* [WHAT YOU ARE ASKED TO DO]:
Render every line of the material below as a JSON list of strings, one string per line, leaving out any blank lines.

┌─ RECORD EXTRACTS

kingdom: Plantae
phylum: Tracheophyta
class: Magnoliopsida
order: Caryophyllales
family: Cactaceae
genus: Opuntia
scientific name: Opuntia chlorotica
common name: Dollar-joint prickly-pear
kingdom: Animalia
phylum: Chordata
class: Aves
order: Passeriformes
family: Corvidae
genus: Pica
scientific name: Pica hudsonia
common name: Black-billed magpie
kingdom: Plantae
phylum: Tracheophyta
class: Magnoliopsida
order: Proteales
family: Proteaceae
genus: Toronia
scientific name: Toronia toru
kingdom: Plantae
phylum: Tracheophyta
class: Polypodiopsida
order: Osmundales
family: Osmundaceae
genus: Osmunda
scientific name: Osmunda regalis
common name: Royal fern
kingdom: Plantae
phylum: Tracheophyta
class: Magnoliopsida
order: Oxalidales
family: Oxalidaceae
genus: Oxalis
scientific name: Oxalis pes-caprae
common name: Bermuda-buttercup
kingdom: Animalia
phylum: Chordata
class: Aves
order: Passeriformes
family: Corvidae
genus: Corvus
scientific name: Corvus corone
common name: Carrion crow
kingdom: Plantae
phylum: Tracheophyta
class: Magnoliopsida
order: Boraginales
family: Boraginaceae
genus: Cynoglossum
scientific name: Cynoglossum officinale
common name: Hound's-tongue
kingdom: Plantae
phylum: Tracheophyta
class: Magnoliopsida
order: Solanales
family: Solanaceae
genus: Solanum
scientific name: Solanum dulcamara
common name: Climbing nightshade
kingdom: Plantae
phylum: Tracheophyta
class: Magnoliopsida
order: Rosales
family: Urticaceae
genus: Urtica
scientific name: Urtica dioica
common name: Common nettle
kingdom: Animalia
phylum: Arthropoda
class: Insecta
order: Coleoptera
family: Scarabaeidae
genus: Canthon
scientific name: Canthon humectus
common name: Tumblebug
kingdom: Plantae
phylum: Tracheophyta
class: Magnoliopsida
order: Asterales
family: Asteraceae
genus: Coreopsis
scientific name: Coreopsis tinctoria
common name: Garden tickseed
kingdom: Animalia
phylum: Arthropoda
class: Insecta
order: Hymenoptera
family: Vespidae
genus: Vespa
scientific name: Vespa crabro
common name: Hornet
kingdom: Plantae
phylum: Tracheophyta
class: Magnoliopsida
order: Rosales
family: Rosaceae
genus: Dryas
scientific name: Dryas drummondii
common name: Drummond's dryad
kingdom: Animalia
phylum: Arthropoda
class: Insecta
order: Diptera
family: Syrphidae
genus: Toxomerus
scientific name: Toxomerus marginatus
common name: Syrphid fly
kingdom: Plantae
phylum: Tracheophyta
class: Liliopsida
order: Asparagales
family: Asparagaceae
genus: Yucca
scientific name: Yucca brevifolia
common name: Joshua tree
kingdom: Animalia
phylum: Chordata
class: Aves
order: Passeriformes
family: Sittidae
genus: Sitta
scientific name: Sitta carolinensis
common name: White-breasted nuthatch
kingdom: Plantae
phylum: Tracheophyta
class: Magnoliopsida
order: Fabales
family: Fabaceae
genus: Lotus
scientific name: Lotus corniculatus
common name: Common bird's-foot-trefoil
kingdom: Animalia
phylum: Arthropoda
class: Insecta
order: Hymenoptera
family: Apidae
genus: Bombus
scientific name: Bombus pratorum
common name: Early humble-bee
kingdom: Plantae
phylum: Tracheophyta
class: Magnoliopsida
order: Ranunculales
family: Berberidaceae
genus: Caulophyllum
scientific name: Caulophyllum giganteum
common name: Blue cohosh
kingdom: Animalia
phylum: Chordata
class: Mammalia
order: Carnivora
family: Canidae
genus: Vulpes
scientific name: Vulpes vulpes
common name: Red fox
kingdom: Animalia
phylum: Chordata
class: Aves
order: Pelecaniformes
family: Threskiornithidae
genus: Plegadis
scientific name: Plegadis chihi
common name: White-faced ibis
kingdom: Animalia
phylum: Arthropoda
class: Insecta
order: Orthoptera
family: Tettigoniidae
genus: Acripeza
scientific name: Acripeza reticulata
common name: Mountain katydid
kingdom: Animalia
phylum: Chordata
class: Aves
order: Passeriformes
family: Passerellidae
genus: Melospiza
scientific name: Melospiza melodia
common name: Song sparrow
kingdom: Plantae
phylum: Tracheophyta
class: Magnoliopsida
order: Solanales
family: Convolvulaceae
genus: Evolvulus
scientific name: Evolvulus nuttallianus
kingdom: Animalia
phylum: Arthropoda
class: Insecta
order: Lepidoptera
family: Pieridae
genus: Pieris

└─

* [RIGHT ANSWER]:
[
  "kingdom: Plantae",
  "phylum: Tracheophyta",
  "class: Magnoliopsida",
  "order: Caryophyllales",
  "family: Cactaceae",
  "genus: Opuntia",
  "scientific name: Opuntia chlorotica",
  "common name: Dollar-joint prickly-pear",
  "kingdom: Animalia",
  "phylum: Chordata",
  "class: Aves",
  "order: Passeriformes",
  "family: Corvidae",
  "genus: Pica",
  "scientific name: Pica hudsonia",
  "common name: Black-billed magpie",
  "kingdom: Plantae",
  "phylum: Tracheophyta",
  "class: Magnoliopsida",
  "order: Proteales",
  "family: Proteaceae",
  "genus: Toronia",
  "scientific name: Toronia toru",
  "kingdom: Plantae",
  "phylum: Tracheophyta",
  "class: Polypodiopsida",
  "order: Osmundales",
  "family: Osmundaceae",
  "genus: Osmunda",
  "scientific name: Osmunda regalis",
  "common name: Royal fern",
  "kingdom: Plantae",
  "phylum: Tracheophyta",
  "class: Magnoliopsida",
  "order: Oxalidales",
  "family: Oxalidaceae",
  "genus: Oxalis",
  "scientific name: Oxalis pes-caprae",
  "common name: Bermuda-buttercup",
  "kingdom: Animalia",
  "phylum: Chordata",
  "class: Aves",
  "order: Passeriformes",
  "family: Corvidae",
  "genus: Corvus",
  "scientific name: Corvus corone",
  "common name: Carrion crow",
  "kingdom: Plantae",
  "phylum: Tracheophyta",
  "class: Magnoliopsida",
  "order: Boraginales",
  "family: Boraginaceae",
  "genus: Cynoglossum",
  "scientific name: Cynoglossum officinale",
  "common name: Hound's-tongue",
  "kingdom: Plantae",
  "phylum: Tracheophyta",
  "class: Magnoliopsida",
  "order: Solanales",
  "family: Solanaceae",
  "genus: Solanum",
  "scientific name: Solanum dulcamara",
  "common name: Climbing nightshade",
  "kingdom: Plantae",
  "phylum: Tracheophyta",
  "class: Magnoliopsida",
  "order: Rosales",
  "family: Urticaceae",
  "genus: Urtica",
  "scientific name: Urtica dioica",
  "common name: Common nettle",
  "kingdom: Animalia",
  "phylum: Arthropoda",
  "class: Insecta",
  "order: Coleoptera",
  "family: Scarabaeidae",
  "genus: Canthon",
  "scientific name: Canthon humectus",
  "common name: Tumblebug",
  "kingdom: Plantae",
  "phylum: Tracheophyta",
  "class: Magnoliopsida",
  "order: Asterales",
  "family: Asteraceae",
  "genus: Coreopsis",
  "scientific name: Coreopsis tinctoria",
  "common name: Garden tickseed",
  "kingdom: Animalia",
  "phylum: Arthropoda",
  "class: Insecta",
  "order: Hymenoptera",
  "family: Vespidae",
  "genus: Vespa",
  "scientific name: Vespa crabro",
  "common name: Hornet",
  "kingdom: Plantae",
  "phylum: Tracheophyta",
  "class: Magnoliopsida",
  "order: Rosales",
  "family: Rosaceae",
  "genus: Dryas",
  "scientific name: Dryas drummondii",
  "common name: Drummond's dryad",
  "kingdom: Animalia",
  "phylum: Arthropoda",
  "class: Insecta",
  "order: Diptera",
  "family: Syrphidae",
  "genus: Toxomerus",
  "scientific name: Toxomerus marginatus",
  "common name: Syrphid fly",
  "kingdom: Plantae",
  "phylum: Tracheophyta",
  "class: Liliopsida",
  "order: Asparagales",
  "family: Asparagaceae",
  "genus: Yucca",
  "scientific name: Yucca brevifolia",
  "common name: Joshua tree",
  "kingdom: Animalia",
  "phylum: Chordata",
  "class: Aves",
  "order: Passeriformes",
  "family: Sittidae",
  "genus: Sitta",
  "scientific name: Sitta carolinensis",
  "common name: White-breasted nuthatch",
  "kingdom: Plantae",
  "phylum: Tracheophyta",
  "class: Magnoliopsida",
  "order: Fabales",
  "family: Fabaceae",
  "genus: Lotus",
  "scientific name: Lotus corniculatus",
  "common name: Common bird's-foot-trefoil",
  "kingdom: Animalia",
  "phylum: Arthropoda",
  "class: Insecta",
  "order: Hymenoptera",
  "family: Apidae",
  "genus: Bombus",
  "scientific name: Bombus pratorum",
  "common name: Early humble-bee",
  "kingdom: Plantae",
  "phylum: Tracheophyta",
  "class: Magnoliopsida",
  "order: Ranunculales",
  "family: Berberidaceae",
  "genus: Caulophyllum",
  "scientific name: Caulophyllum giganteum",
  "common name: Blue cohosh",
  "kingdom: Animalia",
  "phylum: Chordata",
  "class: Mammalia",
  "order: Carnivora",
  "family: Canidae",
  "genus: Vulpes",
  "scientific name: Vulpes vulpes",
  "common name: Red fox",
  "kingdom: Animalia",
  "phylum: Chordata",
  "class: Aves",
  "order: Pelecaniformes",
  "family: Threskiornithidae",
  "genus: Plegadis",
  "scientific name: Plegadis chihi",
  "common name: White-faced ibis",
  "kingdom: Animalia",
  "phylum: Arthropoda",
  "class: Insecta",
  "order: Orthoptera",
  "family: Tettigoniidae",
  "genus: Acripeza",
  "scientific name: Acripeza reticulata",
  "common name: Mountain katydid",
  "kingdom: Animalia",
  "phylum: Chordata",
  "class: Aves",
  "order: Passeriformes",
  "family: Passerellidae",
  "genus: Melospiza",
  "scientific name: Melospiza melodia",
  "common name: Song sparrow",
  "kingdom: Plantae",
  "phylum: Tracheophyta",
  "class: Magnoliopsida",
  "order: Solanales",
  "family: Convolvulaceae",
  "genus: Evolvulus",
  "scientific name: Evolvulus nuttallianus",
  "kingdom: Animalia",
  "phylum: Arthropoda",
  "class: Insecta",
  "order: Lepidoptera",
  "family: Pieridae",
  "genus: Pieris"
]